*** DATASET RECORDS Section Begins ***
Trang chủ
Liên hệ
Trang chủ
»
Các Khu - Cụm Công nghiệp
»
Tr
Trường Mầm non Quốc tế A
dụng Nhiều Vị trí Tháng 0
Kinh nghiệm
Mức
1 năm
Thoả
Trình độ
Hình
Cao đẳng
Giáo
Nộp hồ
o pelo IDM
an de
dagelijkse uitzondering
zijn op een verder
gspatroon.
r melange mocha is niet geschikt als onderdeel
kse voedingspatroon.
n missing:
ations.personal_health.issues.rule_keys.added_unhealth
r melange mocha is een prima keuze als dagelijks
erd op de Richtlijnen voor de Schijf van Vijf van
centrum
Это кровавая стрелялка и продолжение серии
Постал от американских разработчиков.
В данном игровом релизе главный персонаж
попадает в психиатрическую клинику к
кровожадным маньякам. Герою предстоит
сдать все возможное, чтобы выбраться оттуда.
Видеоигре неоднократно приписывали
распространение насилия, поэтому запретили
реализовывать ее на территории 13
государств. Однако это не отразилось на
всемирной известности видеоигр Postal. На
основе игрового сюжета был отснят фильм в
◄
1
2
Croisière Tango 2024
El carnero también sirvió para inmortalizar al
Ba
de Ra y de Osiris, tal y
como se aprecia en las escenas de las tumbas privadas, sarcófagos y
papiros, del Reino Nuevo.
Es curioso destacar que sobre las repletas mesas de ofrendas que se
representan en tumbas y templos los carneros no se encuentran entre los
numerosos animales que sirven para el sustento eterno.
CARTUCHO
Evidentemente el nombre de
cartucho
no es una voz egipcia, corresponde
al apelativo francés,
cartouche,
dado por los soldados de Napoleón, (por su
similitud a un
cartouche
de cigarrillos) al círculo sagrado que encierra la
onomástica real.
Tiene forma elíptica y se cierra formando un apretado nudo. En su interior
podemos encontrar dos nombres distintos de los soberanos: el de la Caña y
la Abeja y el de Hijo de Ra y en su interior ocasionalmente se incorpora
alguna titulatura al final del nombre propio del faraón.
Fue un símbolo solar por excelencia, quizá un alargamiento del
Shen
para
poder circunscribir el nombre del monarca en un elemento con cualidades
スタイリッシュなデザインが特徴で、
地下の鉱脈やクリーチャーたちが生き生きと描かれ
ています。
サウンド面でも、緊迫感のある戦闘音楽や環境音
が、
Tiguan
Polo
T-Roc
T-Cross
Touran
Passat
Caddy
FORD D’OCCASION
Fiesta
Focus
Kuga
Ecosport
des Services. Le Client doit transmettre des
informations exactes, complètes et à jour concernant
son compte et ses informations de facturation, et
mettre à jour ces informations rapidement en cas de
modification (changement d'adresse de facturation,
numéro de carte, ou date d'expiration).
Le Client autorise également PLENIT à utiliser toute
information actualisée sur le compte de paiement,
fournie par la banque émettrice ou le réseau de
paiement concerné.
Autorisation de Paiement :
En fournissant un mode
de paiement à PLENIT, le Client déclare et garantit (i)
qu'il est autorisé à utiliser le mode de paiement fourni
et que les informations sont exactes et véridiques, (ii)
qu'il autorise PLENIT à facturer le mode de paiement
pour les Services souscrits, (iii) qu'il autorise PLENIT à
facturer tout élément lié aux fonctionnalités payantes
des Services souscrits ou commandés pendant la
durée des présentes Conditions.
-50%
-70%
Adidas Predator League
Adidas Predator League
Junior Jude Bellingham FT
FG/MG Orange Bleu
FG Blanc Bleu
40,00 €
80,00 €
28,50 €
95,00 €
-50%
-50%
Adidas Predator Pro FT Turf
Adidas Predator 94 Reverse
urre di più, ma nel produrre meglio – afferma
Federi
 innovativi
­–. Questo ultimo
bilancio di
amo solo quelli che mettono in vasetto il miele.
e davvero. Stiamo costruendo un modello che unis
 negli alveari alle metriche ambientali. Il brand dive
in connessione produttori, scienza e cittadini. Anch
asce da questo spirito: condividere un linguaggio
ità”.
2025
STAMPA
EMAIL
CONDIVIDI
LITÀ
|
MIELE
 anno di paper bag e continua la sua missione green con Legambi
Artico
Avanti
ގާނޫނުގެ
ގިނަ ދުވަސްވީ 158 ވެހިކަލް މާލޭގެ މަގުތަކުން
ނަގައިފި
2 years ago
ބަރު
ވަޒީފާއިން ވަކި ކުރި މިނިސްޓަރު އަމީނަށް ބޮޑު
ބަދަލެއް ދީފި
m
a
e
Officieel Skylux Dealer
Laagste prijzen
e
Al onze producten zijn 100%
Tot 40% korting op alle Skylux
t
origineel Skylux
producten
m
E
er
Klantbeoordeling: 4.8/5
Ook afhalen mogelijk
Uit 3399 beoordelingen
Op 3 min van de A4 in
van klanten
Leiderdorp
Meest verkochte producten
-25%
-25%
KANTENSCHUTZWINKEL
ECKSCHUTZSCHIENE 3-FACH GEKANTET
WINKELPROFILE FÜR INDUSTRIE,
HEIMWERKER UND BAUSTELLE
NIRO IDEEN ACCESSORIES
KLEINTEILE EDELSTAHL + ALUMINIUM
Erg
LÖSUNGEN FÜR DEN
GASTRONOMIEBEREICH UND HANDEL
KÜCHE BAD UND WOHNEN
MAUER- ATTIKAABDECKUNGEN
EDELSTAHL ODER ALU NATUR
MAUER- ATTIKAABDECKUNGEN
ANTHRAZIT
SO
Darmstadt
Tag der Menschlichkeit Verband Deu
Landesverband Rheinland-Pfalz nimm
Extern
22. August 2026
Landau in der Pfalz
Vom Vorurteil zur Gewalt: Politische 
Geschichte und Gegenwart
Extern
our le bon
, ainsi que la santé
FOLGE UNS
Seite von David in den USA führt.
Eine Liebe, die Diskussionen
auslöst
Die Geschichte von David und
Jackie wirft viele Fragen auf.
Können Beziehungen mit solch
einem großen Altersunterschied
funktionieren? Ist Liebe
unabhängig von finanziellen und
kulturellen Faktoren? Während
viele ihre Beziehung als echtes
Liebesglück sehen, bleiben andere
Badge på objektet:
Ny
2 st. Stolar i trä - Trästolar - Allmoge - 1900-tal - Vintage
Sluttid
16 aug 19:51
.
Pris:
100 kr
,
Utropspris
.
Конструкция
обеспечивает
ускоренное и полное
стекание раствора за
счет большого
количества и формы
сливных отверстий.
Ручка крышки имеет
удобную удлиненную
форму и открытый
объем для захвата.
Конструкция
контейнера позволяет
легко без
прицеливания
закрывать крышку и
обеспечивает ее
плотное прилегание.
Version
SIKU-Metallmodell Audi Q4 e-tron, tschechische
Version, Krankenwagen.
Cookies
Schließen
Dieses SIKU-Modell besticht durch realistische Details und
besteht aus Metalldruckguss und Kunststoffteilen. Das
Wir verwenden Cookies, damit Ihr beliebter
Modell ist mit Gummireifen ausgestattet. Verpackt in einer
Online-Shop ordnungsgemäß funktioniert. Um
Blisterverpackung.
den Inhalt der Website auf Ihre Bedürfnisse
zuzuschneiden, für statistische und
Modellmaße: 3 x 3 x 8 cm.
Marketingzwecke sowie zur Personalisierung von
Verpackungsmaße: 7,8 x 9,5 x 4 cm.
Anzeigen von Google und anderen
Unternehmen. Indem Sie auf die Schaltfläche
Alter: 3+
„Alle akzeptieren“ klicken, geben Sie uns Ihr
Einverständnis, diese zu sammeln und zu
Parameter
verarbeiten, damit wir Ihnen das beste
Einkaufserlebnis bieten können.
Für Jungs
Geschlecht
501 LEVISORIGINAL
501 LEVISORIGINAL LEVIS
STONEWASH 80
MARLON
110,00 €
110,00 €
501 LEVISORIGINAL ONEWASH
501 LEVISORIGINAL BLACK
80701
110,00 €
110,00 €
*** DATASET RECORDS Section Ends ***
## AIM OF THE TASK
Check each line above for the word "EDELSTAHL" and copy every line that has it.

## RESULT
KLEINTEILE EDELSTAHL + ALUMINIUM
EDELSTAHL ODER ALU NATUR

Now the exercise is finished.